Before I leave Barbara Pym for a while, here's one last, quick post in honor of her centennial. In a review of Pym's A Few Green Leaves, Penelope Fitzgerald--who, though nearly Pym's contemporary, didn't truly get established in her writing career until much later, and who clearly felt Pym's influence--offers a description of the mostly hidden stakes that quietly underlie conversations in Pym's works:
In her nine novels Barbara Pym stuck serenely to the [world] she knew best: quiet suburbs, obscure office departments, villages where the neighbours could be observed through the curtains, and, above all, Anglican parishes. . . . This meant that the necessary confrontations must take place at cold Sunday suppers, little gatherings, visits, funerals, and so on, which Barbara Pym, supremely observant in her own territory, was able to convert into a battleground. Here, even without intending it, a given character is either advancing or retreating: you have, for instance, an unfair advantage if your mother is dead, "just a silver-framed photograph," over someone whose mother lives in Putney. And in the course of the struggle strange fragments of conversation float to the surface, lyrical moments dear to Barbara Pym.
"An anthropologist," declared Miss Doggett in an authoritative tone. "He does some kind of scientific work, I believe."

"I thought it meant a cannibal--someone who ate human flesh," said Jane in wonder.

"Well, science has made such strides," said Miss Doggett doubtfully.
Or:
"Well, he is a Roman Catholic priest, and it is not usual for them to marry, is it?"

"No, of course they are forbidden to," Miss Foresight agreed.

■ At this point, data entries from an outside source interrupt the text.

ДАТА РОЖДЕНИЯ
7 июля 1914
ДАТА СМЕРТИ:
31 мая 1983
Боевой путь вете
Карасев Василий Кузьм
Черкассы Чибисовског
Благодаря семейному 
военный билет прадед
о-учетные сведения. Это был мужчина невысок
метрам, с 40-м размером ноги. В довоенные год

"Still, Miss Lydgate is much taller than he is," she added.
In such exchanges the victory is doubtful: indeed, Miss Doggett and Miss Foresight are, in their way, invincible.
Pym's conversational battles, like her humor, are so subtle that an inattentive or unsympathetic reader could easily miss them entirely. Unlike Ivy Compton-Burnett, whose characters fight with words like naked blades and in not a few cases are ready to back up their thrusts with actual violence, Pym's characters leave the social surface unruffled; in fact, a fear of troubling the waters is at the root of many a silent retreat. Pym's dialogue, and what it represents, is part of a lineage that stretches back to Austen--but surely Penelope Fitzgerald was not its last practitioner? Anyone have nominations for the Pym of today, in that regard?